According to Google, they are going to start using Web Core Vitals to rank websites in May 2021. Google is already storing this information and you can access it in your Google Search Console, Core Web Vitals section. Alternatively, you can run a check of any website at PageSpeed Insights. If you use this tool, bear in mind that the data Google will take into account is the Field data, which corresponds to the real data based on user experience. On the other hand, the Lab data is a simulation of the worst case scenario, using a really low internet connection. It could be useful as well, but it doesn’t measure the real cases.
Having said this, we have been checking out some Frontity websites and they score pretty well in the Field data, but we would like to do some research to ensure that passing the Web Core Vitals is easily achievable in a Frontity project. At the end, we would like to end up with:
- Improvements in the framework.
- Recommendations / Resources to Frontity users to implement them in their themes and packages.
- Explanations on how to measure the performance improvements.
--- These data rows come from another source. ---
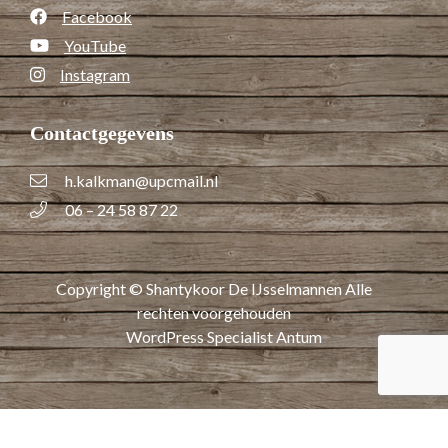
Facebook
YouTube
Instagram
Contactgegevens
h.kalkman@upcmail.nl
06 – 24 58 87 22
Copyright © Shantykoor De IJsselmannen Alle
rechten voorgehouden
WordPress Specialist Antum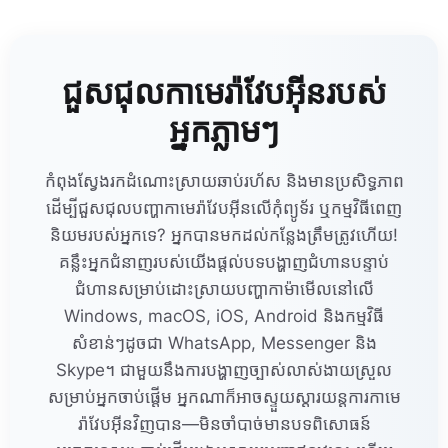
ជួសជុលកាមេរ៉ាវែបអ៊ីនរបស់
អ្នកភ្លាមៗ
កំពុងស្វែងរកដំណោះស្រាយឆាប់រហ័ស និងមានប្រសិទ្ធភាព
ដើម្បីជួសជុលបញ្ហាកាមេរ៉ាវែបអ៊ីនលើកុំព្យូទ័រ ឬកម្មវិធីពេញ
និយមរបស់អ្នកទេ? អ្នកបានមកដល់កន្លែងត្រឹមត្រូវហើយ!
គន្លឹះអ្នកជំនាញរបស់យើងផ្ដល់បទបង្ហាញជំហានបន្ទាប់
ជំហានសម្រាប់ដោះស្រាយបញ្ហាកាម៉ាមើលនៅលើ
Windows, macOS, iOS, Android និងកម្មវិធី
សំខាន់ៗដូចជា WhatsApp, Messenger និង
Skype។ ជាមួយនឹងការបង្ហាញច្បាស់លាស់ងាយស្រួល
សម្រាប់អ្នកចាប់ផ្តើម អ្នកណាក៏អាចស្ទួយស្ដារយន្តការកាមេ
រ៉ាវែបអ៊ីនវិញបាន—មិនចាំបាច់មានបទពិសោធន៍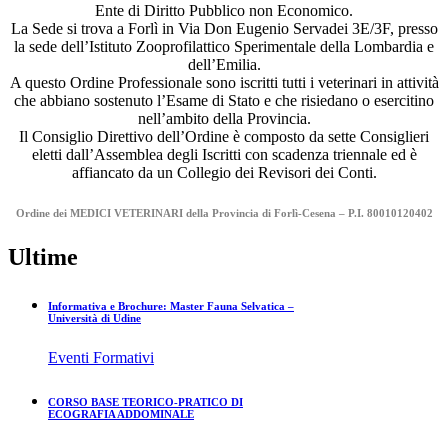
Ente di Diritto Pubblico non Economico.
La Sede si trova a Forlì in Via Don Eugenio Servadei 3E/3F, presso
la sede dell’Istituto Zooprofilattico Sperimentale della Lombardia e
dell’Emilia.
A questo Ordine Professionale sono iscritti tutti i veterinari in attività
che abbiano sostenuto l’Esame di Stato e che risiedano o esercitino
nell’ambito della Provincia.
Il Consiglio Direttivo dell’Ordine è composto da sette Consiglieri
eletti dall’Assemblea degli Iscritti con scadenza triennale ed è
affiancato da un Collegio dei Revisori dei Conti.
Ordine dei MEDICI VETERINARI della Provincia di Forlì-Cesena – P.I. 80010120402
Ultime
Informativa e Brochure: Master Fauna Selvatica –
Università di Udine
Eventi Formativi
CORSO BASE TEORICO-PRATICO DI
ECOGRAFIA ADDOMINALE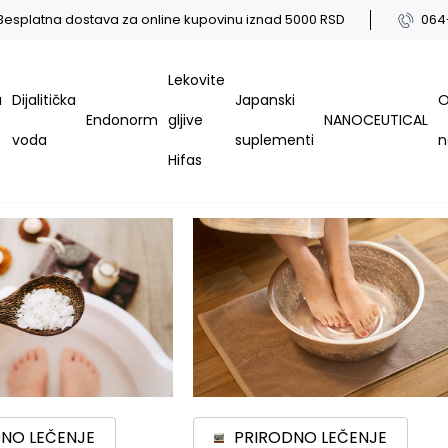
Besplatna dostava za online kupovinu iznad 5000 RSD
064
Lekovite
a
Dijalitička
Japanski
Endonorm
gljive
NANOCEUTICAL
voda
suplementi
Hifas
NO LEČENJE
PRIRODNO LEČENJE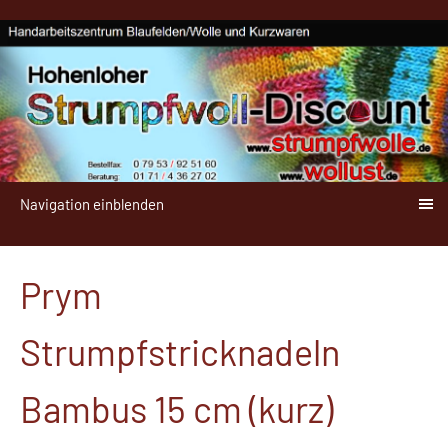
Navigation einblenden
Prym
Strumpfstricknadeln
Bambus 15 cm (kurz)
The idea of this topic is talk about different things we could try, share the results of the different tests and share resources that could be interesting for anyone. We will run the tests mainly in our own web, frontity.org, and in our blog, which is using the twentytwenty-theme
at this moment.
Any feedback, idea or useful resource is really welcome
Summary
In order to have the information easily available, we will keep updated this summary in the opening post, but bear in mind that the information below will change.
Tests
In order to keep track of the tests, we will use the following Google Sheets where we will store the different hypothesis we want to test and the results once we have done it. We could add more metrics if we want. For example in some cases it could be interesting to compare the Time to First Byte or the bundle size.